*** Selection
Completing the Court Packing Plan

During his presidential campaign, candidate George W. Bush made clear that, if elected, he would nominate judges to the federal bench in the mold of the Supreme Court's most extreme ideologically conservative justices—Antonin Scalia and Clarence Thomas.  And President Bush kept his word.   Rather than looking to the ideological middle for picks to the federal courts—as would have seemed appropriate after President Bush's narrow victory in the 2000 election and loss of the popular vote, reflecting a very divided electorate—President Bush instead reached deep into the ideological extreme of his party, nominating men and women with records of hostility toward the rights of racial and ethnic minorities, women, workers, consumers, individuals with disabilities, and many others.  

After taking office, President Bush immediately began taking advantage of the judicial vacancies created by the Republican blockade of Clinton nominees.  The administration put in place an ideology-based conservative judicial selection team and potential nominees were moved quickly through the screening process.  

Ideology is what is driving President Bush to nominate the lion's share of his picks to the federal courts and ideology is the basis for the strong objections that are coming from the civil rights community and their allies in the Senate.  Many of President Bush's nominees to the federal courts of appeal are from the far right extreme of the conservative movement.  They are the intellectual leaders of efforts to scale back Congress's authority to legislate on civil rights.  They are senior officers in the ultra-conservative Federalist Society.  They are lower court judges with records hostile to equal opportunity.  They are political operatives from the Whitewater and Monica Lewinsky investigations.  They are former staffers of ultra-conservative members of Congress.  President Bush, far from selecting the most respected lawyers from various fields, has focused his appointments on rewarding ideologues, pols, and operatives.

Changing the Rules

After the 2002 elections, Republicans regained a majority in the Senate, and Senator Hatch became Chairman of the Judiciary Committee once again.  Senate Republicans were clear that they were going to confirm Bush's nominations by any means necessary. By late January 2003, the Committee began moving nominees through the confirmation process at a pace that made any effort to scrutinize their individual records impossible.

In the first 10 months of 2003, Chairman Hatch held 19 hearings—a sharp increase compared to the seven hearings he held as Judiciary Chair during the Clinton administration in 1999 and the eight hearings he held in 2000.  In addition, Chairman Hatch imposed a new blue slip policy designed to limit the longstanding ability of home-state Senators to delay or deny Committee process for objectionable nominees. Unbridled by his past practices and policies, Hatch announced that blue slips would not play a role in the confirmation of circuit court nominees—those nominations belonged solely to the President.  With regard to district court nominees, a negative blue slip—even two negative blue slips—would be taken into consideration but would not be dispositive.  Thus, Senator Hatch made it clear that he retained the authority to schedule a nominee for a hearing regardless of the status of the blue slips from home state Senators.
******
Short task 1: In the passage on judicial nominations, reproduce the stretch from "During his presidential" through "and many others.", switching "federal bench" to "federal judiciary".
Short task 2: Summarize the passage on judicial nominations in two sentences.
*** Dataset section
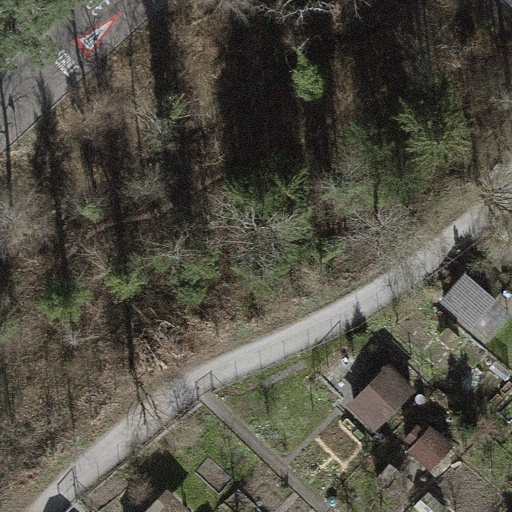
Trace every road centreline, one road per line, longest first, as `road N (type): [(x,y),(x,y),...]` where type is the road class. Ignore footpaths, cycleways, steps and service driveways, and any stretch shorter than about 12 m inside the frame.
road 1 (track): [(511,179),(462,240),(415,274),(184,391),(42,511)]
road 2 (residential): [(116,0),(0,107)]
******
Correct answer 1:
During his presidential campaign, candidate George W. Bush made clear that, if elected, he would nominate judges to the federal judiciary in the mold of the Supreme Court's most extreme ideologically conservative justices—Antonin Scalia and Clarence Thomas.  And President Bush kept his word.   Rather than looking to the ideological middle for picks to the federal courts—as would have seemed appropriate after President Bush's narrow victory in the 2000 election and loss of the popular vote, reflecting a very divided electorate—President Bush instead reached deep into the ideological extreme of his party, nominating men and women with records of hostility toward the rights of racial and ethnic minorities, women, workers, consumers, individuals with disabilities, and many others.

Correct answer 2: During his campaign, George W. Bush promised to nominate federal judges in the mold of Justices Scalia and Thomas, and as President he chose many nominees from the far right of the conservative movement rather than the ideological middle. After Republicans regained the Senate in 2002, Judiciary Chairman Hatch moved nominees through hearings at a much faster pace and imposed a new blue slip policy designed to limit home-state Senators' ability to delay or deny Committee process for objectionable nominees.